With multi-threading however, that might give you some problems. One thread might have adjusted the value, and another thread, due to optimization, won't be reading this value for some time, because it knows it hasn't changed.
So when you flag a field as volatile you're basically telling the compiler that it shouldn't assume that it has the current value of this at any point, except for grabbing snapshots every time it needs the value.
Locks solve multiple-step operations, volatility handles how the compiler caches the field value in a register, and together they will solve more problems.
Also note that if a field contains something that cannot be read in a single cpu-instruction, you're most likely going to want to lock read-access to it as well.
For instance, if you're on a 32-bit cpu and writing a 64-bit value, that write-operation will require two steps to complete, and if another thread on another cpu manages to read the 64-bit value before step 2 has completed, it will get half of the previous value and half of the new, nicely mixed together, which can be even worse than getting an outdated one.
Edit: To answer the comment, that volatile guarantees the atomicity of the read/write operation, that's well, true, in a way, because the volatile keyword cannot be applied to fields that are larger than 32-bit, in effect making the field single-cpu-instruction read/writeable on both 32 and 64-bit cpu's. And yes, it will prevent the value from being kept in a register as much as possible.
So part of the comment is wrong, volatile cannot be applied to 64-bit values.
Note also that volatile has some semantics regarding reordering of reads/writes.
For relevant information, see the MSDN documentation or the C# specification, found here, section 10.5.3.

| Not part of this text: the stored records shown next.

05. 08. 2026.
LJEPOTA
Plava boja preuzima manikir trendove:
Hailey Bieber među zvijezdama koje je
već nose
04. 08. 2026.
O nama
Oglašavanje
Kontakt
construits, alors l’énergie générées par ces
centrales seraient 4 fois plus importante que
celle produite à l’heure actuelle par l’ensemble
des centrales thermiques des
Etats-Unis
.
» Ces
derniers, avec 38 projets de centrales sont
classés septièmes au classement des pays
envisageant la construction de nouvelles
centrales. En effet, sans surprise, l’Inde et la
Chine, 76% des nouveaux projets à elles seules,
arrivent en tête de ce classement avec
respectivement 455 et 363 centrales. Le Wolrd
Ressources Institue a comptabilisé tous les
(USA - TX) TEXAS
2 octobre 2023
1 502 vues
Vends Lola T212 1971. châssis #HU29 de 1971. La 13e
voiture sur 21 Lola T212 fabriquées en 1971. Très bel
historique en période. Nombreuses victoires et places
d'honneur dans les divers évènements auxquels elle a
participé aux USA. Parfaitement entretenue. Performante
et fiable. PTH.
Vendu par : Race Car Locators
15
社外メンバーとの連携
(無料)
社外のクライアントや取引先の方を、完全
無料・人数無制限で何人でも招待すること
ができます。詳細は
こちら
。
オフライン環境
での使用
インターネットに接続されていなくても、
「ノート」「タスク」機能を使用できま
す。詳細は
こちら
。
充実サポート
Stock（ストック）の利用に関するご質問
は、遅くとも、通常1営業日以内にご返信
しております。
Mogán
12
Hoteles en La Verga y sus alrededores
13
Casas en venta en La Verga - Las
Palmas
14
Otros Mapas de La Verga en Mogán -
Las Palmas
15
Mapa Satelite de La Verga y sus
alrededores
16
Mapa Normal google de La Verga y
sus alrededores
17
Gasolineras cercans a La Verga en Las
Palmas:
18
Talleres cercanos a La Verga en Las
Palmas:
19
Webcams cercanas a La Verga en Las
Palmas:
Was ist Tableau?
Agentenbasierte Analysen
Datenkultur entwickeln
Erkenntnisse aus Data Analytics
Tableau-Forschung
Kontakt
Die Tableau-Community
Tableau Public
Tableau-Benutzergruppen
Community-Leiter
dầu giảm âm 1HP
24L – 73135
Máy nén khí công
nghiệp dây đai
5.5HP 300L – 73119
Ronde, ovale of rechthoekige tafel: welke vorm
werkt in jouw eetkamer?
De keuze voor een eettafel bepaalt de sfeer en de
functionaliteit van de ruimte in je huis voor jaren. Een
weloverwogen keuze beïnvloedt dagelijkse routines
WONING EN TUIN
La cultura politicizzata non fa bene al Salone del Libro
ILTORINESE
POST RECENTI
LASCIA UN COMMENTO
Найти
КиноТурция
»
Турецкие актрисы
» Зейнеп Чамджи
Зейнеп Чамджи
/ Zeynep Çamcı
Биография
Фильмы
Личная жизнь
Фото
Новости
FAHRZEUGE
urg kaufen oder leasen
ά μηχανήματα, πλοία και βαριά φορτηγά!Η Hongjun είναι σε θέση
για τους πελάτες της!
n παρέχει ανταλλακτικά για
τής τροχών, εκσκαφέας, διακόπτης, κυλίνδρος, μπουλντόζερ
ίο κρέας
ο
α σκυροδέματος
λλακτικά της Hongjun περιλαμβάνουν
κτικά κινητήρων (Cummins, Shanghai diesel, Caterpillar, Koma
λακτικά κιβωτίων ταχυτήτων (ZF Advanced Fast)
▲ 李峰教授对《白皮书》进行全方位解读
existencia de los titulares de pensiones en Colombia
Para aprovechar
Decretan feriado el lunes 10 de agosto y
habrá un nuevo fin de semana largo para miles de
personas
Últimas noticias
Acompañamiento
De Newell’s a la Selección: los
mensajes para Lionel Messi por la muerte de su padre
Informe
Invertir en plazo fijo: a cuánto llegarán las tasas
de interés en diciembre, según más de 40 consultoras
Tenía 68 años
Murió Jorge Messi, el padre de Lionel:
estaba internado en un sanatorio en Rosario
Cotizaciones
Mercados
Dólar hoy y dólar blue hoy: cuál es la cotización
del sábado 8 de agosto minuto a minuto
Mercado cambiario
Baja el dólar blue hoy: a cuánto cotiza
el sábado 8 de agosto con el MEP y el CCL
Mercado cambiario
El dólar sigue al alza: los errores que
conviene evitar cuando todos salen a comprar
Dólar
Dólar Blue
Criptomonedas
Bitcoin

On a hardware level, multiple CPUs can never write simultanously to the same atomic RAM location. The size of an atomic read/write operation dependeds on CPU architecture, but is typically 1, 2 or 4 bytes on a 32-bit architecture. However, if you try reading the result back there is always a chance that another CPU has made a write to the same RAM location inbetween. On a low level, spin-locks are typically used to synchronize access to shared memory. In a high level language, such mechanisms may be called e.g. critical regions.
The volatile type just makes sure the variable is written immediately back to memory when it is changed (even if the value is to be used in the same function). A compiler will usually keep a value in an internal register for as long as possible if the value is to be reused later in the same function, and it is stored back to RAM when all modifications are finished or when a function returns. Volatile types are mostly useful when writing to hardware registers, or when you want to be sure a value is stored back to RAM in e.g. a multithread system.
Your question doesn't entirely make sense, because volatile specifies the how the read happens, not atomicity of multi-step processes. My car doesn't mow my lawn, either, but I try not to hold that against it. :)
The problem comes in with register based cashed copies of your variable's values.
When reading a value, the cpu will first see if it's in a register (fast) before checking main memory (slower).
Volatile tells the compiler to push the value out to main memory asap, and not to trust the cached register value. It's only useful in certain cases.
If you're looking for single op code writes, you'll need to use the Interlocked.Increment related methods.. But they're fairly limited in what they can do in a single safe instruction.
Safest and most reliable bet is to lock() (if you can't do an Interlocked.*)
Edit: Writes and reads are atomic if they're in a lock or an interlocked.* statement. Volatile alone is not enough under the terms of your question
Volatile is a compiler keyword that tells the compiler what to do. It does not necessarily translate into (essentially) bus operations that are required for atomicity. That is usually left up to the operating system.
Edit: to clarify, volatile is never enough if you want to guarantee atomicity. Or rather, it's up to the compiler to make it enough or not.